Wasser, Moos und alte Bäume - was will man mehr
Wasser, Moos und alte Bäume – was will man mehr
 Ich entschied mich für den 3-Stunden-Kurs: Drei Stunden Wandern quer durch den Wald, berghoch, bergrunter. Auch hier gibt es sehr viele Sugi, aber während die Jōmon-Sugi einen Stammumfang von 16 Metern hat, haben diese hier nur einen Umfang von 8 Metern. Bei einigen Bäumen kann man dabei drunter durchlaufen. Und alles, aber auch wirklich alles ist mit Moos bewachsen. Hinzu kommt, dass die Bäume wohl sehr viel Harz enthalten und deshalb nur schwer vermodern. Baumstümpfe von während der Edo-Zeit geschlagenen Bäumen liegen noch immer herum wie damals – nur eben jetzt mit Moos und Flechten bewachsen.
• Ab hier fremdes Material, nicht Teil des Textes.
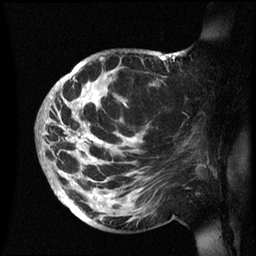
Breast MRI (dynamic contrast-enhanced), one sagittal slice. Position 37 of 60 along the scan axis. Dynamic contrast-enhanced series, image 2 of 3 at this slice position (ordered by acquisition). 1.5 T. TE 4.2 ms, TR 8.4 ms. 2.4 mm slice thickness. 256 × 256 image matrix. Patient: female, 48 years.
Annotated regions visible in this slice (semi-automatically segmented with operator editing):
- analysis volume of interest (the breast-tissue region the enhancement analysis was run in; not a lesion): bounding box <42,51,186,231> (left, top, right, bottom; pixels)
- tumour enhancement mask (voxels above the 70 % enhancement threshold inside the analysis volume of interest): <42,53,179,212>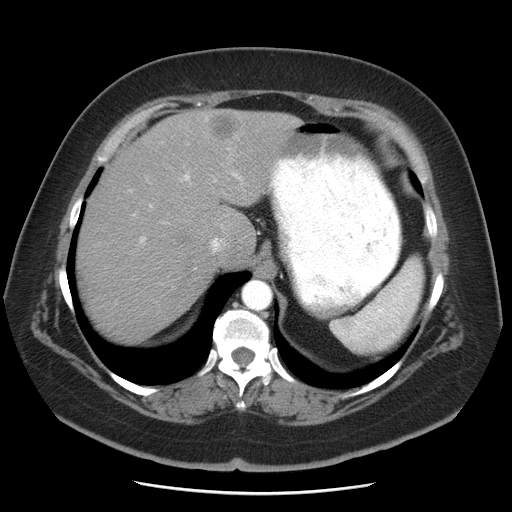
Contrast-enhanced abdominal CT, one axial slice; position 37 of 55 along the scan axis; intravenous contrast given; soft-tissue window (W 400 / L 40 HU); 5 mm slice thickness; 512 × 512 image matrix, field of view 380 × 380 mm. Case-level facts recorded for this patient, not image findings: patient: male, age 65 years at operation; diagnosis: colorectal cancer liver metastases, imaged before liver resection; multiple liver metastases: yes; largest metastasis: 2.5 cm; disease in both lobes: yes.
Annotated regions visible in this slice (manually delineated by an expert):
- hepatic veins: bounding box [x1, y1, x2, y2] px = [210, 237, 225, 253]
- liver: [76, 108, 302, 345]
- planned liver remnant (the part of the liver to remain after resection): [76, 162, 214, 345]
- portal vein (with intrahepatic branches): [140, 147, 244, 242]
- liver metastasis: [205, 109, 245, 143]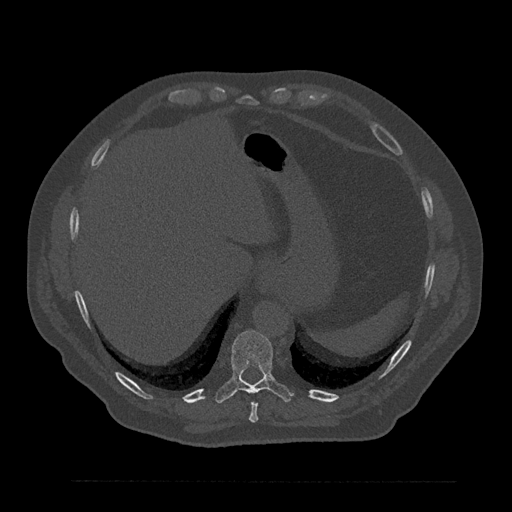
CT including the spine, one axial slice. Slice 359 of 797 in the series (ordered by position). 120 kVp. Bone window (W 1800 / L 400 HU). 0.5 mm slice thickness. 512 × 512 image matrix. Male patient, age 61 years. Case-level facts recorded for this patient, not image findings: primary cancer: prostate.
Annotated regions visible in this slice (semi-automatic segmentation, software-assisted and operator-edited):
- T10 vertebra: bounding box <215,330,293,403> (left, top, right, bottom; pixels)
- T9 vertebra: <249,402,258,423>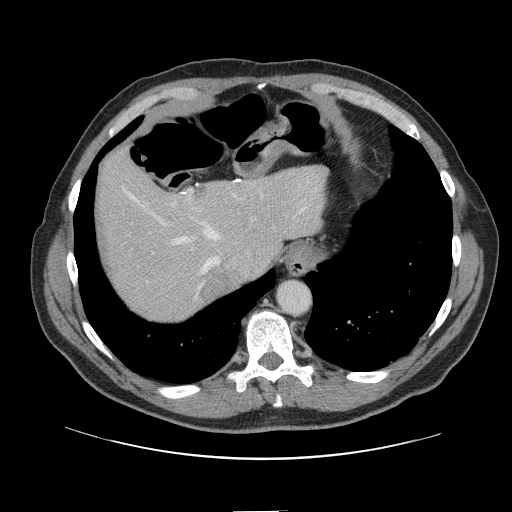
Contrast-enhanced abdominal CT, one axial slice. Slice 117 of 161 in the series (ordered by position). 120 kVp. Intravenous contrast given. Soft-tissue window (W 400 / L 40 HU). 2.5 mm slice thickness. 512 × 512 image matrix, field of view 412 × 412 mm. Case-level facts recorded for this patient, not image findings: patient: female, age 60 years at operation; diagnosis: colorectal cancer liver metastases, imaged before liver resection; multiple liver metastases: no; largest metastasis: 3.5 cm; disease in both lobes: no.
Annotated regions visible in this slice (outlined manually by an expert reader):
- hepatic veins: box from (x=122, y=186) to (x=308, y=298) px
- liver: (x=99, y=152)–(x=324, y=318)
- planned liver remnant (the part of the liver to remain after resection): (x=99, y=154)–(x=324, y=302)
- portal vein (with intrahepatic branches): (x=171, y=190)–(x=192, y=206)
- liver metastasis: (x=203, y=266)–(x=232, y=300)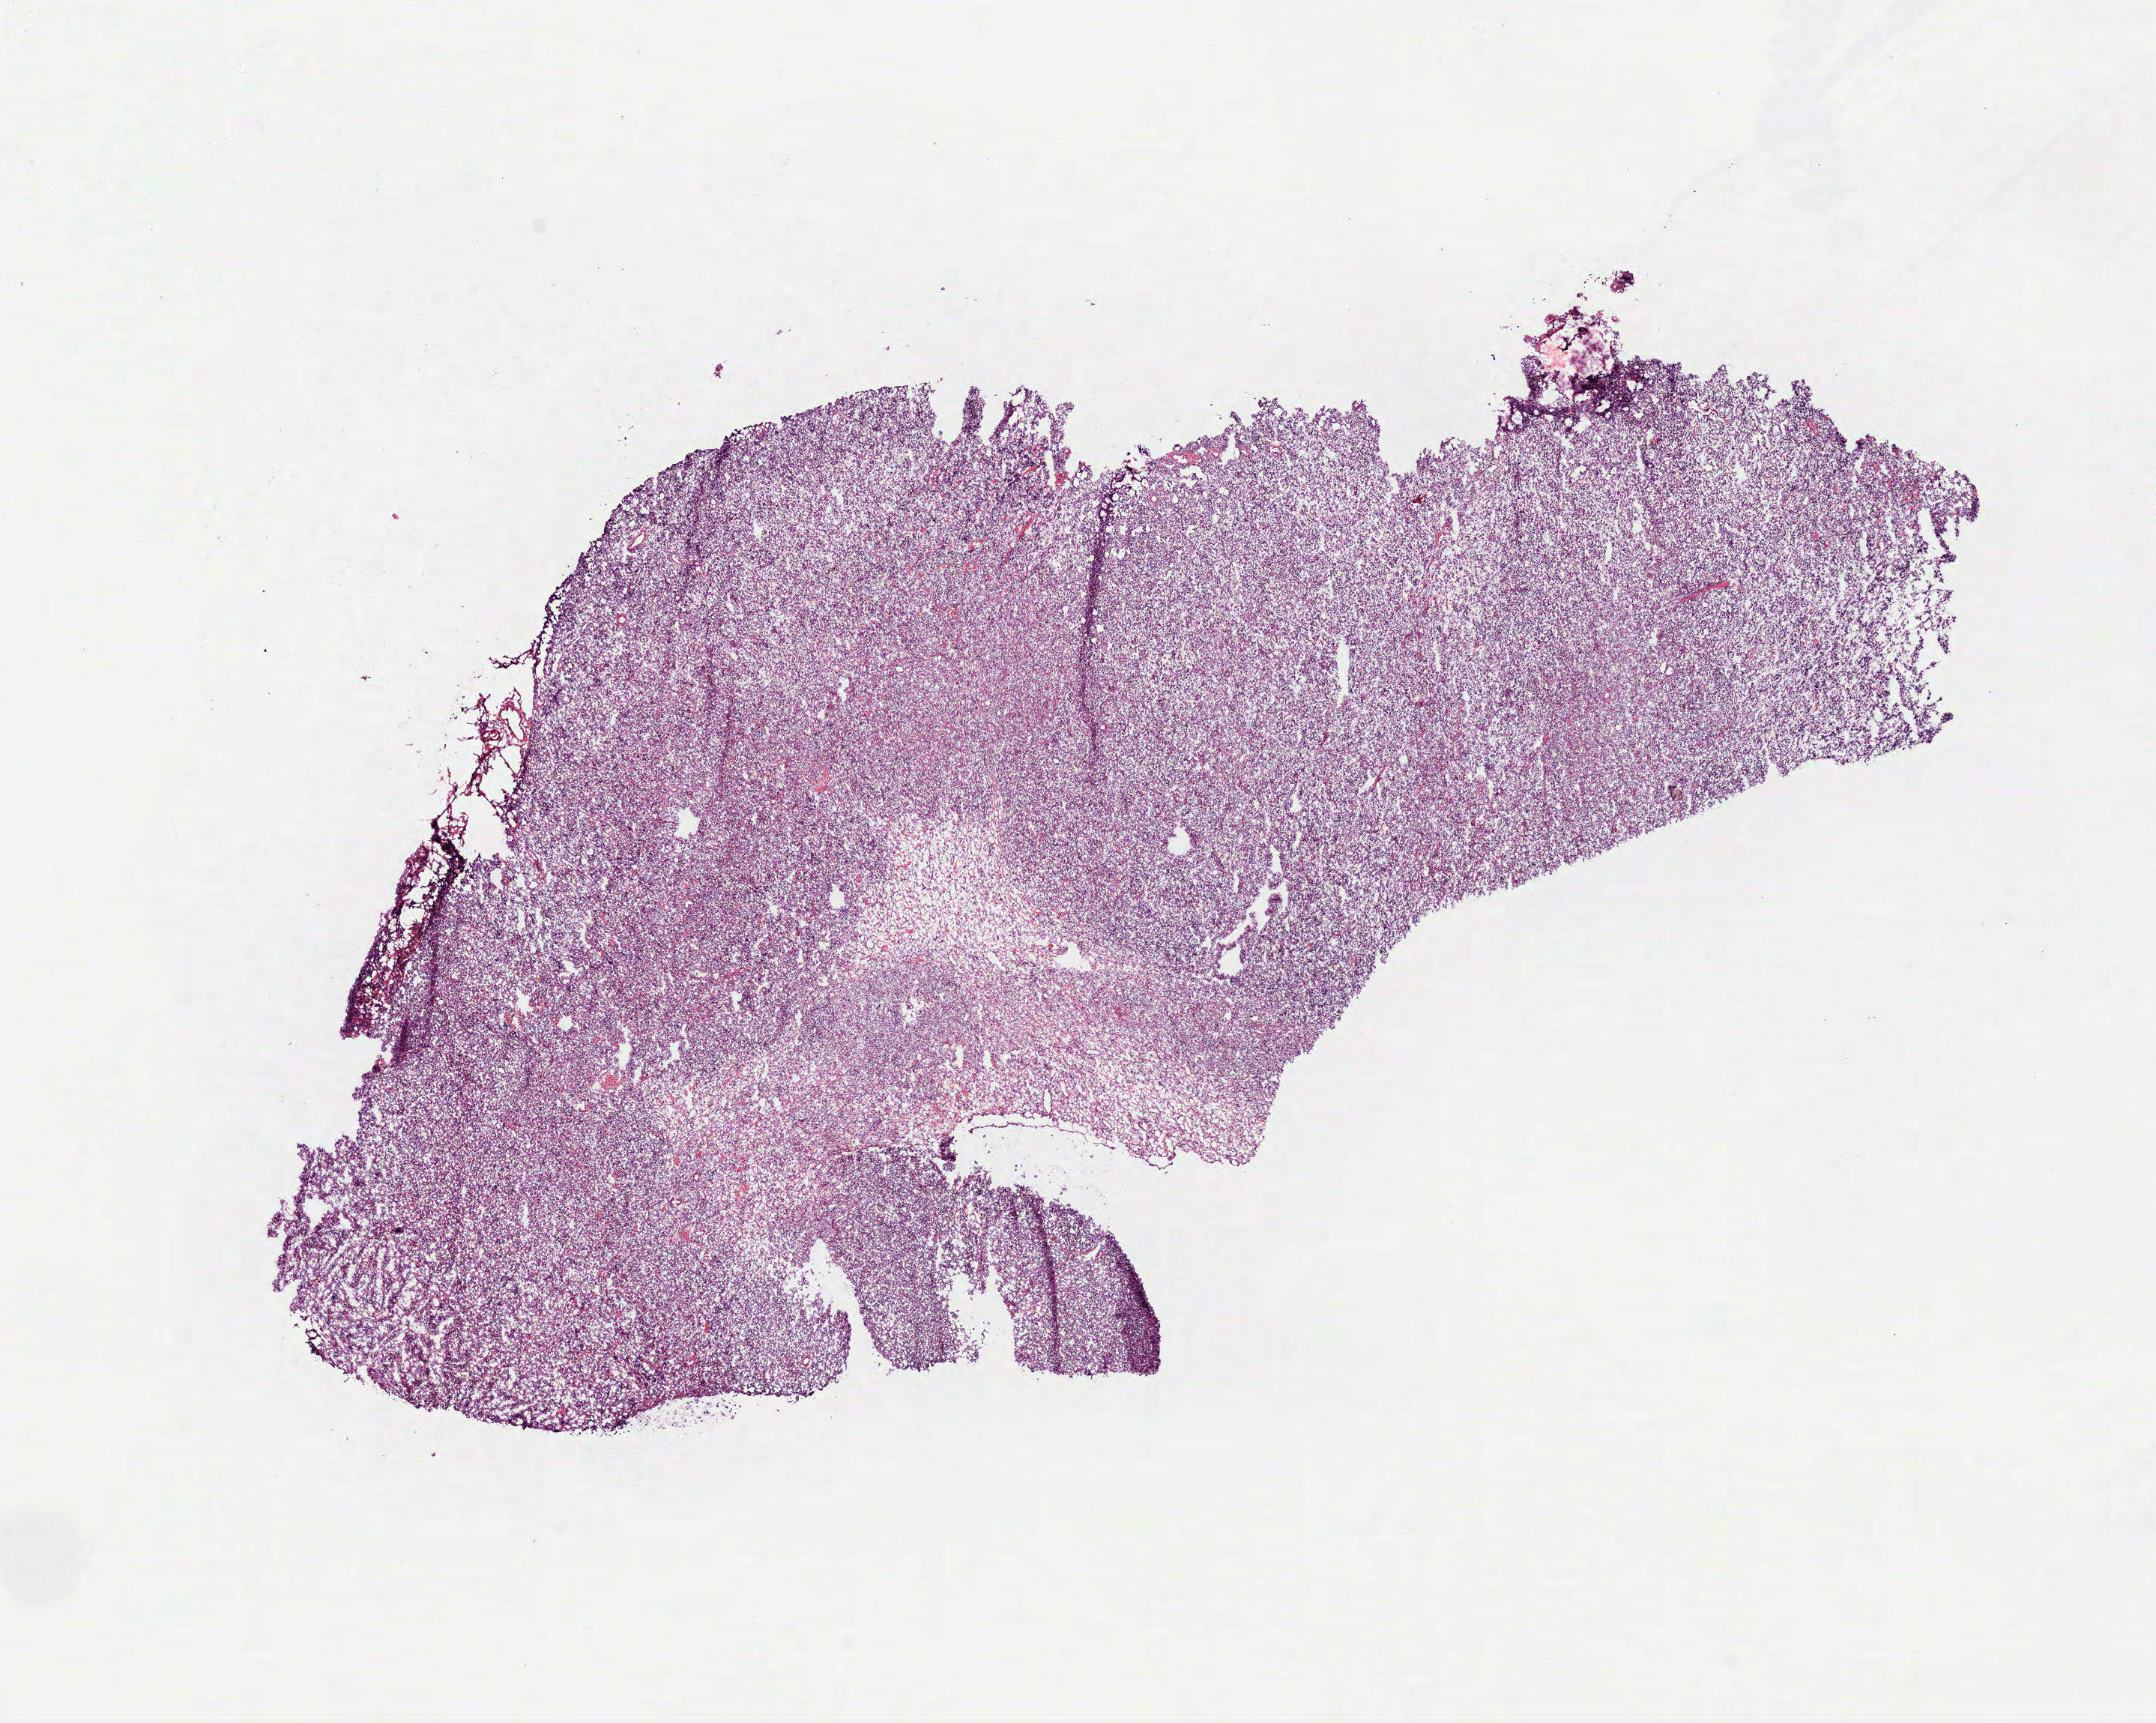
Digitized H&E-stained tissue section (whole slide), whole scanned area (about 11.6 x 9.3 mm) shown as a low-resolution overview; frozen section from the bottom of the tissue portion; lymphoid tissue, primary tumour sample. Male, age 67 years at initial diagnosis. Pathologist review of this section (percent, as recorded): tumour cells 100%, tumour nuclei 90%, normal cells 0%, stromal cells 0%, necrosis 0%. Infiltration values recorded for this section: lymphocyte infiltration 90%, monocyte infiltration 0%, neutrophil infiltration 0%.
Histologic diagnosis: Diffuse large B-cell lymphoma, NOS.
Die Wälder von Yakushima dienten übrigens als Vorlage für die Wälder in Miyazaki’s “Prinzessin Mononoke”, und das ist einwandfrei nachvollziehbar. Das ist kein Wald, sondern ein Waldwald.
Am frühen Nachmittag ging es wieder zurück in den Hauptort Miyanoura. Natürlich war die Rückfahrt angenehmer als die Hinfahrt: Was vorher anderthalb Stunden dauerte, war nun in 15 Minuten pausenloser Abfahrt vollbracht. 15 Minuten, in denen ich dachte, dass es vielleicht doch keine sooo schlechte Idee war.
Immerhin war ich rechtzeitig zurück, um die imposanten Gewitter aus der Herberge heraus zu betrachten.
Fazit des Tages: 600 Meter Berg hochfahren mit einem 21-Gänge-Crossbike bei 33 Grad will gut überlegt sein. Das mache ich ganz bestimmt nicht noch mal. In diesem Jahr.

tabibito
tabibitohttps://japan-almanach.de
Tabibito (旅人・たびびと) ist japanisch und steht für "Reisender". Dahinter versteckt sich Matthias Reich - ein notorischer Reisender, der verschiedene Gegenden seine Heimat nennt. Der Reisende ist seit 1996 hin und wieder und seit 2005 permanent in Japan, wo er noch immer wohnt. Wer mehr von und über Tabibito lesen möchte, dem sei der Tabibitos Blog empfohlen.

14 Kommentare

    • Das wird es sicher auch anderswo geben. Das ist eine DIN-A5 grosse, etwas dickere Tüte. Darin befindet sich eine Tüte mit Plastikstäbchen, das sich aufstellen lässt (man kann freilich nicht direkt drauf sitzen). Wenn das Ding voll ist, kommt es in eine andere, luftdicht verschliessende Tüte. Von aussen sieht das Ding so aus:
      https://flic.kr/p/x6HUuQ

  1. Danke für den amüsanten Beitrag.
    Und wie Christian: falls es sich bei besagter Toillete um mehr als eine Tüte handelt, hätte ich auch gerne ein Bild davon :D

  2. Die Toiletten würden mich auch interessieren..
    Und tröste dich, du bist nicht allein.. Erstens schreibe ich alle Blogeinträge auf dem Handy und zweitens hatte ich so eine grandiose Fahrradidee auch schon..
    Ungeübt mit 18Gängen Leihfahrrad mit zu großem 15kg Wanderruckack auf dem Rücken von Ikaho hoch zum Mount Haruna.. Im August versteht sich..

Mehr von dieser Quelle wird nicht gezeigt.